Stored entries:

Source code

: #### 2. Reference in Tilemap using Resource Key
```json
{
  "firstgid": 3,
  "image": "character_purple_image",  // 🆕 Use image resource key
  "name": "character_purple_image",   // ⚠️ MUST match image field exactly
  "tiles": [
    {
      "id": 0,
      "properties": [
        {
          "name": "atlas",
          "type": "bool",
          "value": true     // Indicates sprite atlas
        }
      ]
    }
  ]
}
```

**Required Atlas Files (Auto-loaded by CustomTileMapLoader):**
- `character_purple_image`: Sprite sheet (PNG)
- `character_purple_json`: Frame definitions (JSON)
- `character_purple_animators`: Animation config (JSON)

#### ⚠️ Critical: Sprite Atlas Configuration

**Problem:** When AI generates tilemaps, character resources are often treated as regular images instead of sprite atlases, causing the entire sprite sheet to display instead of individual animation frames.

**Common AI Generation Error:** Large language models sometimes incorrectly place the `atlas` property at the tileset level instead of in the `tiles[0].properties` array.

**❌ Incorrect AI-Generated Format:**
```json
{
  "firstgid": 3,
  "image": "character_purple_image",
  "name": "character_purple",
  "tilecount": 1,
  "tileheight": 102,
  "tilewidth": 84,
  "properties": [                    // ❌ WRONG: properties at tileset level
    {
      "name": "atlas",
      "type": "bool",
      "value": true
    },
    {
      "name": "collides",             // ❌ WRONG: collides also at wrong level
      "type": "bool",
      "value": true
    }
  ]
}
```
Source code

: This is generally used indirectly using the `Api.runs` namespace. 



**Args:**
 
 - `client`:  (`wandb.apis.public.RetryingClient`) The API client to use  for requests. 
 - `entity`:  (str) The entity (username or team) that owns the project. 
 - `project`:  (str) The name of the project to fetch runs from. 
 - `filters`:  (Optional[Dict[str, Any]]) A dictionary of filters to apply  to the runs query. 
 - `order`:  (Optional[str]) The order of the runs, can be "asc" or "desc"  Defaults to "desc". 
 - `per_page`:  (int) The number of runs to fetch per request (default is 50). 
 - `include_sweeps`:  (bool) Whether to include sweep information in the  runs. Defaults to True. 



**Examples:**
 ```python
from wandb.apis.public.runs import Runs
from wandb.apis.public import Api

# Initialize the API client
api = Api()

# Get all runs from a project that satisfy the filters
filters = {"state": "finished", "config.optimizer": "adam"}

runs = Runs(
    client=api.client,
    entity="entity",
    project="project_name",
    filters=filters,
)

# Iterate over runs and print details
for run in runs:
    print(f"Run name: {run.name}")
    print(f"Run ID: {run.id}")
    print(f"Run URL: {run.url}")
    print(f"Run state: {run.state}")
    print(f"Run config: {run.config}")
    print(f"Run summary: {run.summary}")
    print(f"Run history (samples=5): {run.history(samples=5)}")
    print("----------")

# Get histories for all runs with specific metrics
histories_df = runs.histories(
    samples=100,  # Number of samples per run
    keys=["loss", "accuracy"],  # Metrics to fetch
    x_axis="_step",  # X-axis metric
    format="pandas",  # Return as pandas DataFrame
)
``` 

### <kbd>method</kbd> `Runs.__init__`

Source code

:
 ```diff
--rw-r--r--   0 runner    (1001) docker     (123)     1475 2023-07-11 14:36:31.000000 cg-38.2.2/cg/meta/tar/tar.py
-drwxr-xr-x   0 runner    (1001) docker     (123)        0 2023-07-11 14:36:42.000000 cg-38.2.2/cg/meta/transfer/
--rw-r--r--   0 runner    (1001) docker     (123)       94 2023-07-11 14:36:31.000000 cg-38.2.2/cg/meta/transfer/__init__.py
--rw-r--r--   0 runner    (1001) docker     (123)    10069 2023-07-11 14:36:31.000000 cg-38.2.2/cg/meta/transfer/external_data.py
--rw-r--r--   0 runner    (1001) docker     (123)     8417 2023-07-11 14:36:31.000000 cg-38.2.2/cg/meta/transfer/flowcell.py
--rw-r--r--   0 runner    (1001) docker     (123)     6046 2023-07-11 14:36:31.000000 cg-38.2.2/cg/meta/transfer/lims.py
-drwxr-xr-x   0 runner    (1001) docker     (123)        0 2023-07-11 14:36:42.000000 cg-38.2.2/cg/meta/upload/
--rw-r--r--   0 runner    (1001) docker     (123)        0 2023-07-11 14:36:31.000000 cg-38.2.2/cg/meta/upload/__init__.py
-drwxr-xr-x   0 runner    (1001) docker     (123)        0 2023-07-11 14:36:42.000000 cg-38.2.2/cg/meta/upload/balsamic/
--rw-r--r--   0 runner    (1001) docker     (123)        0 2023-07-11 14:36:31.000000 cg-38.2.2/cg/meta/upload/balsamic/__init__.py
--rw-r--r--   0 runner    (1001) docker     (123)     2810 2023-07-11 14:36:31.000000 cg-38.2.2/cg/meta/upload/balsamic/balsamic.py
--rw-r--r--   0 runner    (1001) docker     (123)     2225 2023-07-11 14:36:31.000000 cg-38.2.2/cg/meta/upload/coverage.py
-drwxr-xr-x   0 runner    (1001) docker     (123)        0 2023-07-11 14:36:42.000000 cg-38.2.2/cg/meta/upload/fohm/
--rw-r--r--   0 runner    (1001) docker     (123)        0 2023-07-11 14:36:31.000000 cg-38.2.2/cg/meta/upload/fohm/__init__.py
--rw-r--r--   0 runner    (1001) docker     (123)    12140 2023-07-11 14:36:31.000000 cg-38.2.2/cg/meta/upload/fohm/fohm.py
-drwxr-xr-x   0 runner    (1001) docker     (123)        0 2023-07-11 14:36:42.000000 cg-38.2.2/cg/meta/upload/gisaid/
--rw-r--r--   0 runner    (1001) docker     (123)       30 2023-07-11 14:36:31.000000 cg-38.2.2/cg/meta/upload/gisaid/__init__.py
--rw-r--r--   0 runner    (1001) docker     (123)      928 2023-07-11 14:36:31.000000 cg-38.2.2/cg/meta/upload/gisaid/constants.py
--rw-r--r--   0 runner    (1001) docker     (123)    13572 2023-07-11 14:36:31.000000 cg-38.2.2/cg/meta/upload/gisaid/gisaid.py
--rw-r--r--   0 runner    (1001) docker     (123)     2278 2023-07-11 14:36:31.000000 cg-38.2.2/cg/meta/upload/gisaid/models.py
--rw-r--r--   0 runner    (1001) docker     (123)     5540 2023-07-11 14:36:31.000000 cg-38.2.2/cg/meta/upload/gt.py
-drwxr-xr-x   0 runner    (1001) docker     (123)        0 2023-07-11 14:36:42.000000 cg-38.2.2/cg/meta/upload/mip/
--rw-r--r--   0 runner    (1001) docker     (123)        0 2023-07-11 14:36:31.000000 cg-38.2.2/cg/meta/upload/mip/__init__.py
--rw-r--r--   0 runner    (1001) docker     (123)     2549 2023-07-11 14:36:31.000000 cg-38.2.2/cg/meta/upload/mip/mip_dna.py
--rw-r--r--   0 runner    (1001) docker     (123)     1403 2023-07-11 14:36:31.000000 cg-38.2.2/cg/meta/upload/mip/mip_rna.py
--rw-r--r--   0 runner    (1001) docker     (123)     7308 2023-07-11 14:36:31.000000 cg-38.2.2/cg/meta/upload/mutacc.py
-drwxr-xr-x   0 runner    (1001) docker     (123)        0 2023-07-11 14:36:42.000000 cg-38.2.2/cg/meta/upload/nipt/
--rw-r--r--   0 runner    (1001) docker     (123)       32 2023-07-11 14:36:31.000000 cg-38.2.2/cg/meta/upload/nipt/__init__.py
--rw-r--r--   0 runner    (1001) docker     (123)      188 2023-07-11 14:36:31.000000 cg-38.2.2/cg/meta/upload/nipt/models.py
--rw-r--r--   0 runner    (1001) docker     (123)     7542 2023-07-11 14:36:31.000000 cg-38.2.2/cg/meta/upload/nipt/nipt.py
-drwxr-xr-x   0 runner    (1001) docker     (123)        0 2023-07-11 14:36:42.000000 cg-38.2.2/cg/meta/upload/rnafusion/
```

*What you should do:* Could you transcribe the entries above word for word, from the line with "This is generally" down to the line with "fetch runs from.", keeping both?

*Reply to the exercise:*
: This is generally used indirectly using the `Api.runs` namespace. 



**Args:**
 
 - `client`:  (`wandb.apis.public.RetryingClient`) The API client to use  for requests. 
 - `entity`:  (str) The entity (username or team) that owns the project. 
 - `project`:  (str) The name of the project to fetch runs from. 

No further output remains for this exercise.